(Records contained in a dataset)
══════

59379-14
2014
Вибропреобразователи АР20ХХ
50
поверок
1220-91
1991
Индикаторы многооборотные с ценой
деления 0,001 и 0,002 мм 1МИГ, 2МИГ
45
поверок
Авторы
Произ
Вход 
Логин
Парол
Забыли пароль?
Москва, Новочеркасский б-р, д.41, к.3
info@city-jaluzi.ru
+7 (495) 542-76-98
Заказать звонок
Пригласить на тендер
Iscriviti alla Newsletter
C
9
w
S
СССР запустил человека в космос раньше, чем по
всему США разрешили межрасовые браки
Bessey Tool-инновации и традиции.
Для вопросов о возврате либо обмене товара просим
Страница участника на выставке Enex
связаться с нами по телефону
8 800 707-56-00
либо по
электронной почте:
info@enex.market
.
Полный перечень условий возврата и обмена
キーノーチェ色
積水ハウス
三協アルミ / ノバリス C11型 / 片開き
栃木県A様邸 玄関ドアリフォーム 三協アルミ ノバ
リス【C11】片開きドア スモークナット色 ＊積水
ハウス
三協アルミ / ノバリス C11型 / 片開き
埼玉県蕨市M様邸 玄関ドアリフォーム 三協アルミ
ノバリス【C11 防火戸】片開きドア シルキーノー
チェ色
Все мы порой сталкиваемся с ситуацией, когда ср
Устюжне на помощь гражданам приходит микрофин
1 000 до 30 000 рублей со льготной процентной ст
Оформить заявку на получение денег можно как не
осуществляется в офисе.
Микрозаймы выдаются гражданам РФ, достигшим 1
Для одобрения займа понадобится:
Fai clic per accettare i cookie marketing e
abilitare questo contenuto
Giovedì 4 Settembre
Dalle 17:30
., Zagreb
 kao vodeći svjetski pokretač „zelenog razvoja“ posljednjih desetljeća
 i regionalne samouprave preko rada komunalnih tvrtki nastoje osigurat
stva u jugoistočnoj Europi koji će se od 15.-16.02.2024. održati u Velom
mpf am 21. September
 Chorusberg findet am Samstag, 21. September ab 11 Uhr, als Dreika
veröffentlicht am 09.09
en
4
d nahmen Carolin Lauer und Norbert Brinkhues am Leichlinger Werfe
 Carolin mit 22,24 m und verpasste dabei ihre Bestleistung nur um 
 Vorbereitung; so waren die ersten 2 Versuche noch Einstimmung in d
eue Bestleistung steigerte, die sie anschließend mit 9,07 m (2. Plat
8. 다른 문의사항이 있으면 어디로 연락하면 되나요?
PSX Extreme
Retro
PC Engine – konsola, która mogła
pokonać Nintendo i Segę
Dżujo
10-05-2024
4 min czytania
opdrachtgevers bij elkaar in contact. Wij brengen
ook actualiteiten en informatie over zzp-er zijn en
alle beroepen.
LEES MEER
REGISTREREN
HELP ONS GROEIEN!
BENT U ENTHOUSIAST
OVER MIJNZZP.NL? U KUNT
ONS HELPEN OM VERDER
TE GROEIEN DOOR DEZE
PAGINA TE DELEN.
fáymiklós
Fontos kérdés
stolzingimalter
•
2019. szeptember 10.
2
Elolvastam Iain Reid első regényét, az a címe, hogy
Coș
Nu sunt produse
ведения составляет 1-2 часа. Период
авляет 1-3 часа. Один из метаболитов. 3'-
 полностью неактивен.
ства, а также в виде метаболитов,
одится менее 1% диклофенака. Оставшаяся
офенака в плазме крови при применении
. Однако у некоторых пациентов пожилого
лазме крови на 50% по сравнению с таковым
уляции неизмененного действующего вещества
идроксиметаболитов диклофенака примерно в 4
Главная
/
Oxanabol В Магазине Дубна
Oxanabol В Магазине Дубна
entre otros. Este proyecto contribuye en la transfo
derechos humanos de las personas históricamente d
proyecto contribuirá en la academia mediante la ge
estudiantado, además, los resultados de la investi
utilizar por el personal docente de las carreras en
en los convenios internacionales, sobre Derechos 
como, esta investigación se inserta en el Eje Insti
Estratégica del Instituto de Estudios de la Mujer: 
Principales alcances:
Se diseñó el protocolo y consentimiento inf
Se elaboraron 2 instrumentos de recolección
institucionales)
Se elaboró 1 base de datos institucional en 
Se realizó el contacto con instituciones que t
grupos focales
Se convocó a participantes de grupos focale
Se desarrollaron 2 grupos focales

══════

## Directions:
Search the entries for the string "proyecto" and collect each line that has it.

## Output:
entre otros. Este proyecto contribuye en la transfo
proyecto contribuirá en la academia mediante la ge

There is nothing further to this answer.